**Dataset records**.
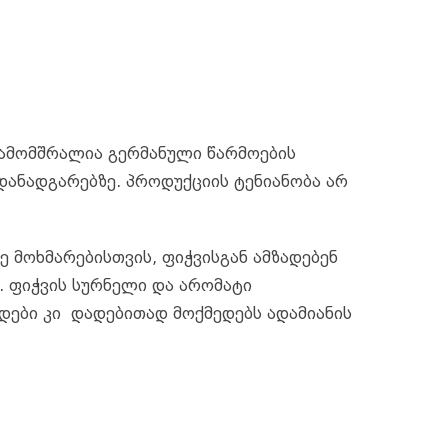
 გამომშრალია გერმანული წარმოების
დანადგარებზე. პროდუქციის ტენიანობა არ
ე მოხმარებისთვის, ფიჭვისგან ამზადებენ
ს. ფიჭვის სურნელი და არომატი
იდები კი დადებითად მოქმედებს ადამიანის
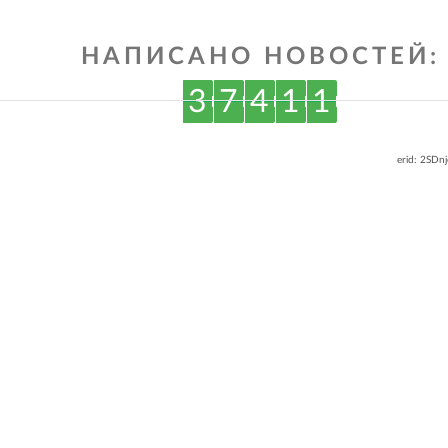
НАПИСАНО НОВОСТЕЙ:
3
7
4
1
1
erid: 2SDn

==

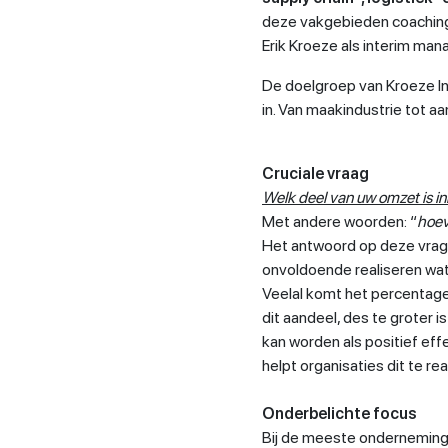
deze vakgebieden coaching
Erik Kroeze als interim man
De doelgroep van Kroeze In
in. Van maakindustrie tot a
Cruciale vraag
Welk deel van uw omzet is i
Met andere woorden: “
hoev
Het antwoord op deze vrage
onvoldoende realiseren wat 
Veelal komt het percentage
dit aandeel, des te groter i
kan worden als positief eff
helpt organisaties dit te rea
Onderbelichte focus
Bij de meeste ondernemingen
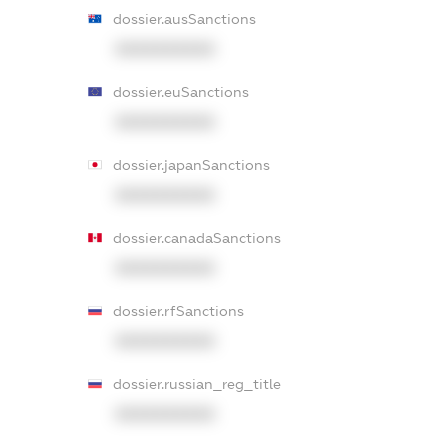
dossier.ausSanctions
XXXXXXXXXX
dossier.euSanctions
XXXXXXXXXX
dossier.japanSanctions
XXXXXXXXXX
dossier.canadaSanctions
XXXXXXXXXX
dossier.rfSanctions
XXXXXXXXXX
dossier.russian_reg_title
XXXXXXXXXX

**Task goal**.
Establish how many lines of the records contain the string "dossier" and state that number without elaboration.

**Task output**.
6